Friday, July 19, 2024

Twisters: Movie Review




A fun movie grounded into something real and emotional.
The marketing for Twisters has been primarily Glen Powell, which is fair since he might be the hottest movie star around right now. Absent from the marketing, but perhaps the most significant element is director Lee Isaac Chung. Not yet a household name, Chung is only known for the indie awards darling Minari – a family drama about Korean Americans living in Arkansas. The connection between that and Twisters is not obvious; however, he knows how to ground it into real human drama and he’s from tornado alley.   2024

Directed by: Lee Isaac Chung

Screenplay by: Mark L. Smith, Joseph Kosinski

Starring: Daisy Edgar-Jones, Glen Powell

The original Twister has been one of my favourite blockbusters from the last few decades, but Twisters is better. To someone who avoids most big budget action disaster flicks, this one is right up my alley and absolutely finds that common element between visual spectacle and something that’s real. Probably one of the main reasons the original Twister worked so well is that they had hired a meteorologist/science expert consultant, somebody who frequently told the director and visual effects artists what they could and couldn’t do. That type of role is the first person cut in today’s Hollywood where budgets have ballooned out of control and are no longer making money since the money is no longer on the screen. While a lot more nonsense has leaked into this upgraded sequel, the characters are a lot more dynamic.

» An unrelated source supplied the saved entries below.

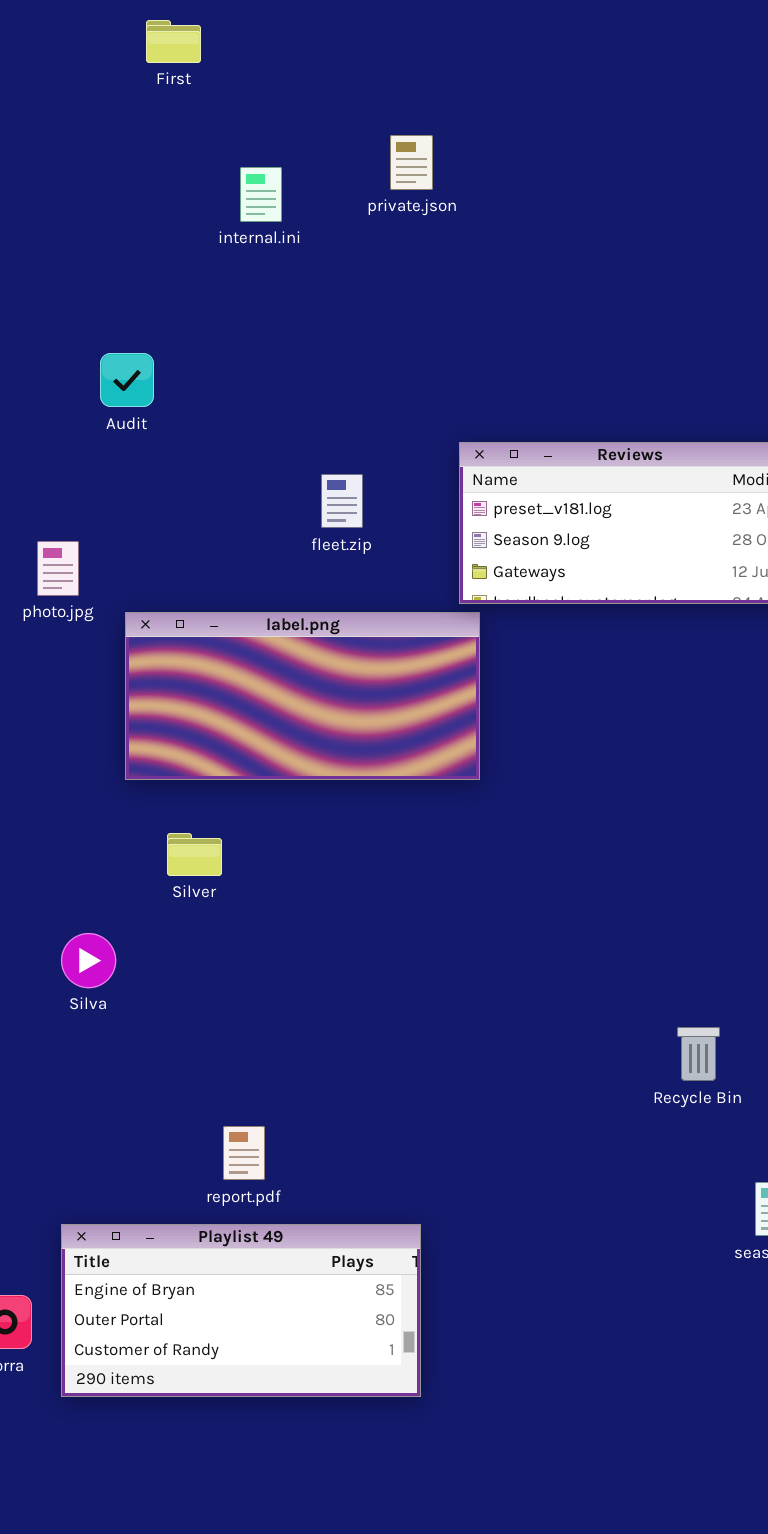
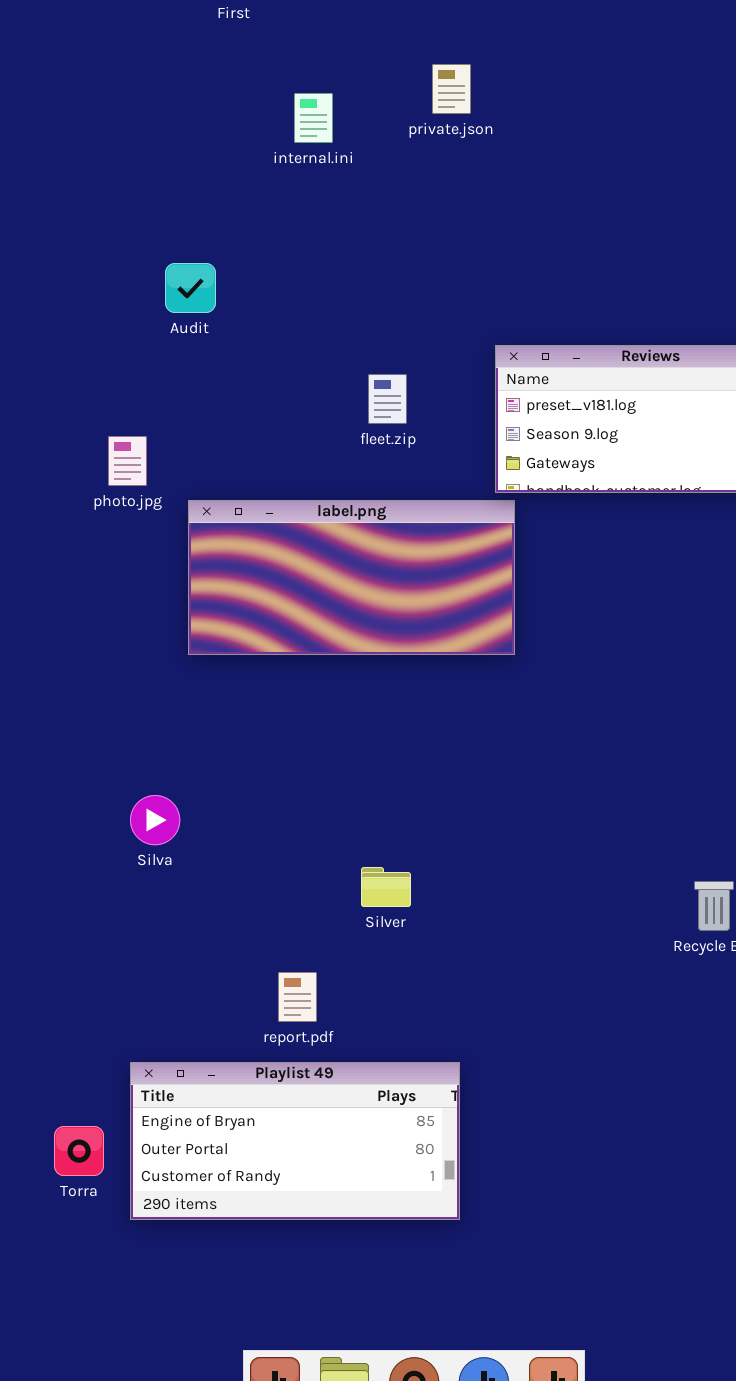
Silver: [167,833,222,876] -> [361,867,411,907], moved

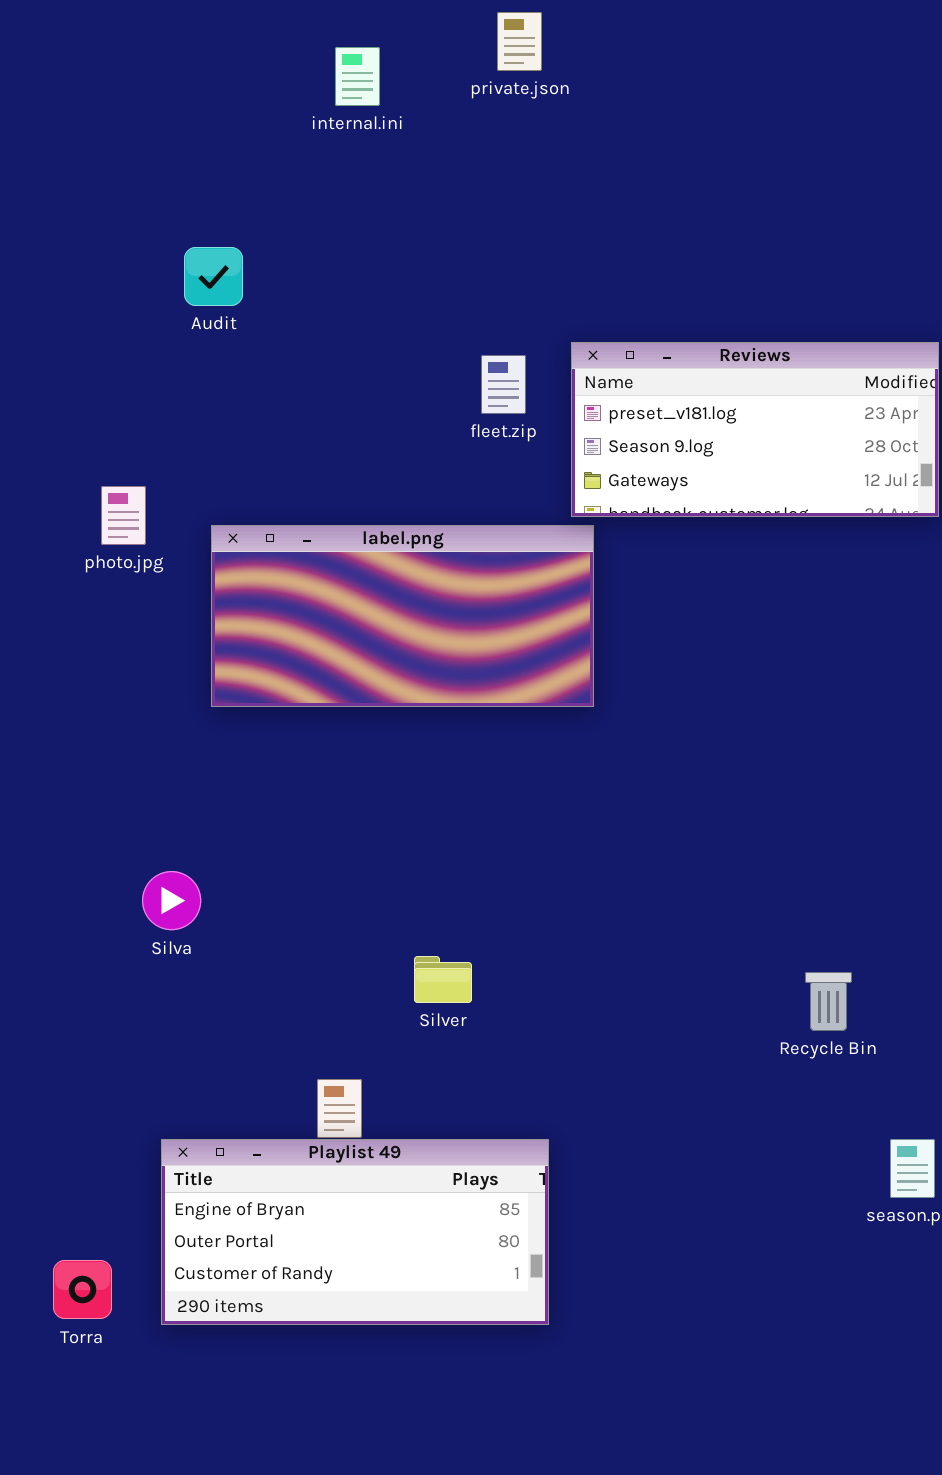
fleet.zip: [368,374,407,424] -> [481,355,526,414], moved
photo.jpg: [108,436,147,486] -> [101,486,146,545], moved
Playlist 49: [130,1062,460,1220] -> [161,1139,549,1325], moved

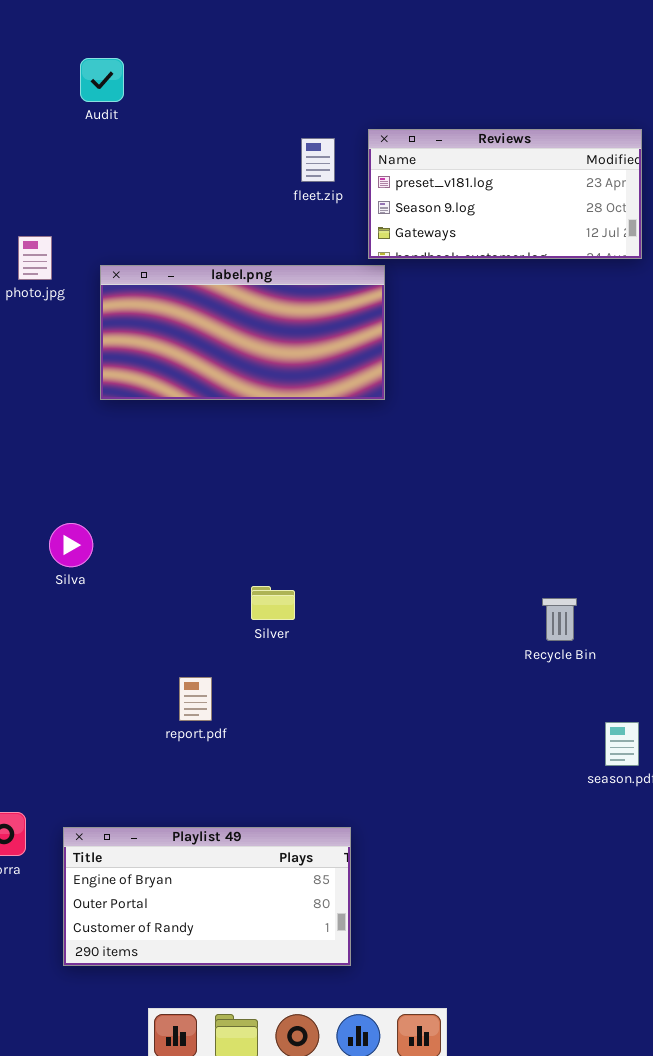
Playlist 49: [161,1139,549,1325] -> [63,827,351,966], moved

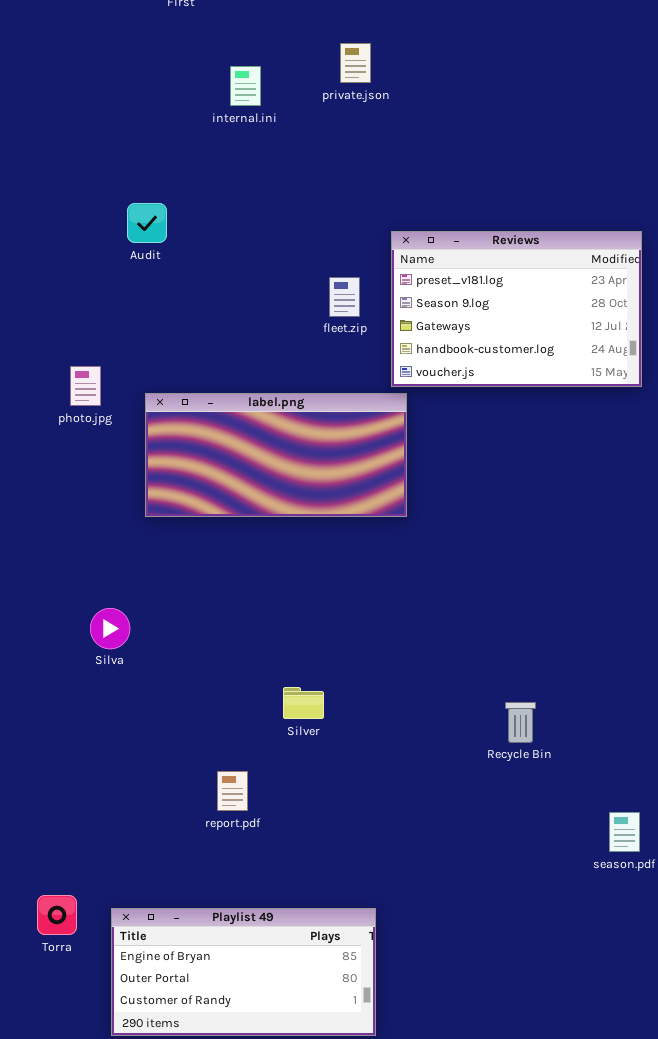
Reviews: [368,129,642,259] -> [391,231,642,387], resized
Silva: [49,523,93,567] -> [90,608,130,649], moved
Recycle Bin: [542,598,577,641] -> [505,702,536,743], moved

Kate (Daisy Edgar-Jones) is a young genius, a girl who spent her whole life in rural Oklahoma trying to find ways to ‘tame’ a tornado, up until a field experiment to win a student grant went horribly and fatally wrong. Now it’s five years later and she’s a meteorologist for the National Weather Service in New York, tracking tornadoes from a very far and safe distance. Until her friend Javy (Anthony Ramos), now working for a corporation putting big bucks into Tornado tracking, convinces her to come back home.

It's tornado hunting season back in Oklahoma, attracting a large but mostly specific group of adventure-seekers, including Tyler (Glen Powell) a youtube star and influencer who calls himself the Tornado Wrangler. Glen Powell has already had a really good year especially playing around a dozen different characters in Hit Man, but this one is something new. Since the reveal is pretty great, all I’m going to say is there is more than meets the eye.

Powell may play the more interesting character, but Anthony Ramos has the harder role to play. A man who has faced so much tragedy in his young life and when he’s finally making a name for himself professionally, he partially unwittingly finds himself on the wrong side of progress despite being a good person at heart.

There’s a lot of real human drama at the heart of Twisters including a significant plot about how corporations try to take advantage of people when they are at their weakest immediately after a tragedy. It’s a real problem actually happening and it’s only going to get worse. It’s a smart move for this movie to shed some light on it and keep the story grounded in reality.

It’s also an extremely fun movie anchored by some really enjoyable character dynamics between Glen Powell and Daisy Edgar-Jones – not least of which is the perfect needle drop when Kate tricks Tyler for the second time and “Too Easy (Boys Are Too Easy)” by Tanner Adell starts playing.